Libyan Rebels Reject Chavez Mediation Proposal
The Libyan opposition on Thursday flatly rejected a mediation proposal by Venezuelan President Hugo Chavez to find a peaceful solution to the crisis in the country, a spokesman said.
"We have a very clear statement. It's too late. Too much blood has been spilt," Mustafa Gheriani, a spokesman for the opposition's self-declared national council set up in the eastern city of Benghazi, told Agence France Presse.
Chavez, an ally of Libyan leader Moammar Gadhafi, on Monday proposed creating an international peace mission with forces from friendly nations to try to mediate the unrest gripping Libya and avoid civil war.
"We will never negotiate with anybody on the blood of our people. The only way we can negotiate with Chavez is if Gadhafi goes to Venezuela (for good).

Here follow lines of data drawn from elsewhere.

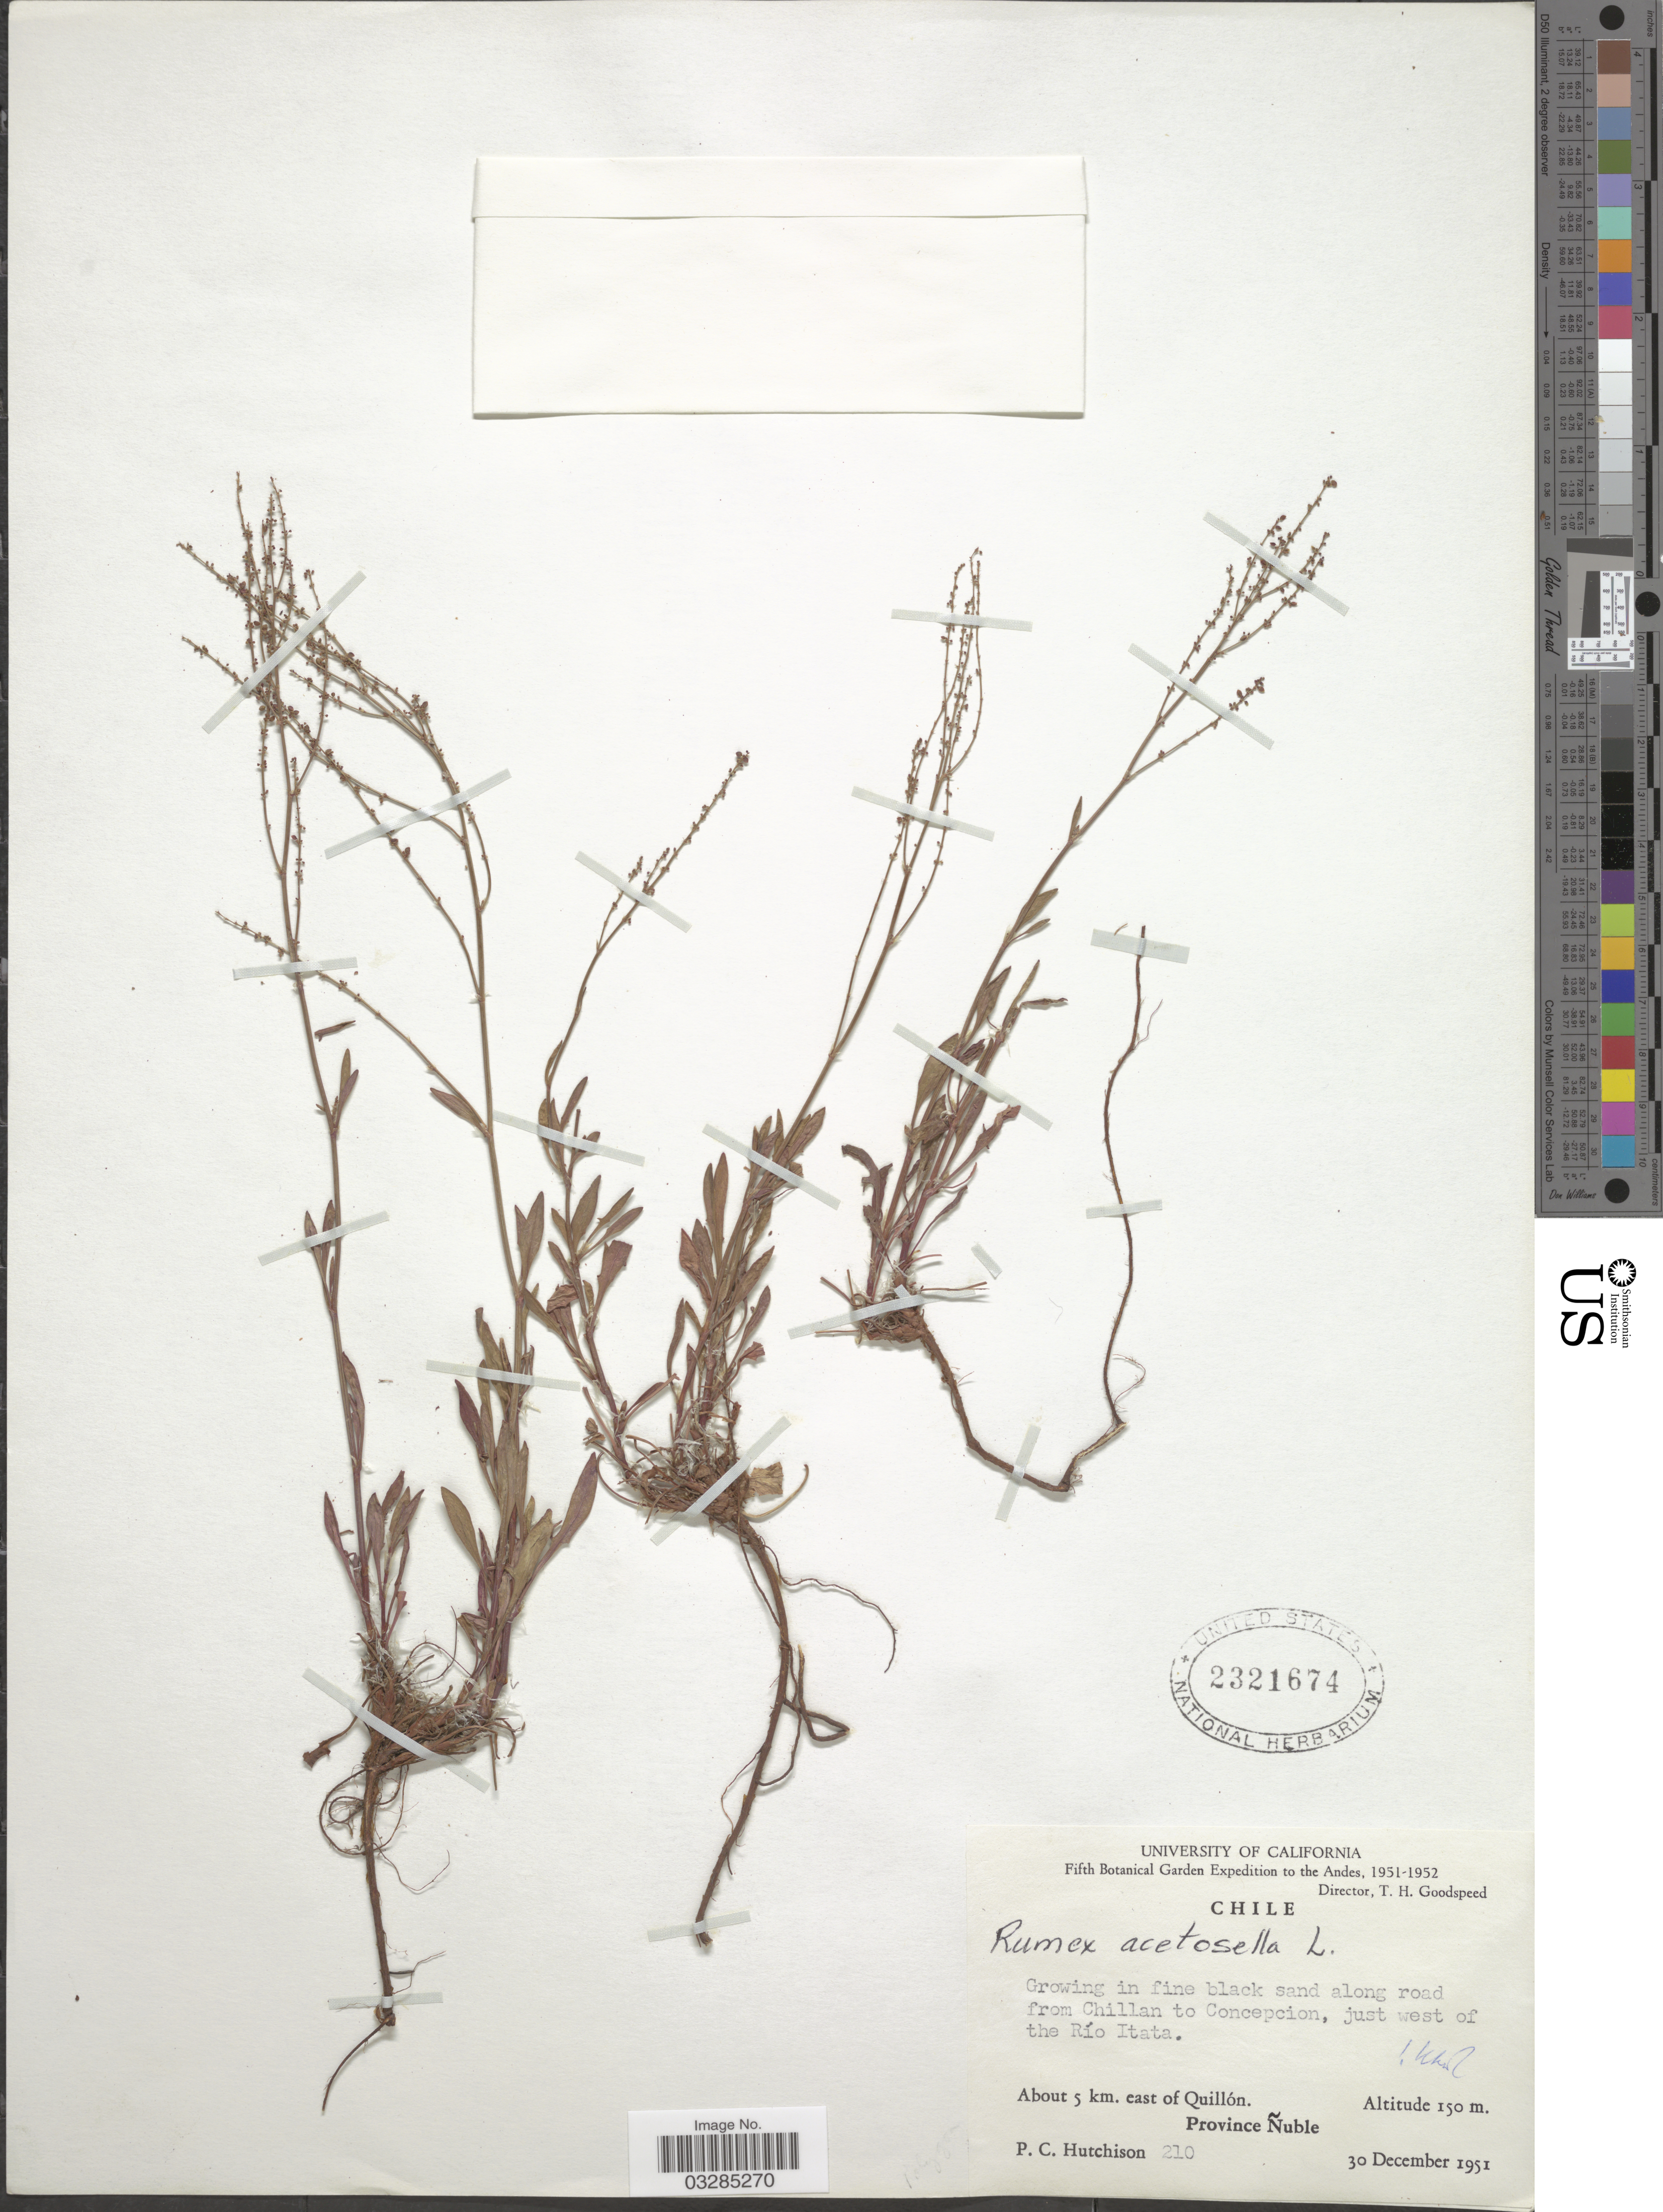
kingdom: Plantae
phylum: Tracheophyta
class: Magnoliopsida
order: Caryophyllales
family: Polygonaceae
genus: Rumex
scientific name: Rumex acetosella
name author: L.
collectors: P. C. Hutchison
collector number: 210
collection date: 1951-12-30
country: Chile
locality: Andes. Along road from Chillan to Concepcion, just west of the Río Itata. About 5 km. east of Quillón. Province Ñuble.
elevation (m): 150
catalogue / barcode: US 2321674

"Then we'll ask him to have Gadhafi back in Libya to be prosecuted by our justice," Gheriani said.
Chavez said earlier this week that any foreign military intervention in Tripoli would be "a catastrophe" as Western countries mulled military action in Libya where more than 1,000 people have been killed in fighting.
He and Gadhafi routinely make public condemnations of U.S. "imperialism" and have exchanged visits in recent years. Ties are so close that Gadhafi was rumored at one point to have fled to Caracas, before he eventually appeared in public and on television in Tripoli.
A Venezuelan minister said earlier Thursday that the Libyan regime and the Arab League were considering Chavez's proposal.
"We can confirm Libya's interest in accepting this proposal, as well as the Arab League's" interest, Information Minister Andres Izarra told AFP.
"Today Venezuela presses ahead with its agenda in the Arab world and the world at large to seek peace in Libya," he said.
"We are studying the proposal," Arab League chief Amr Moussa told AFP, declining to give any further details on the regional forum's response to Chavez's suggestion.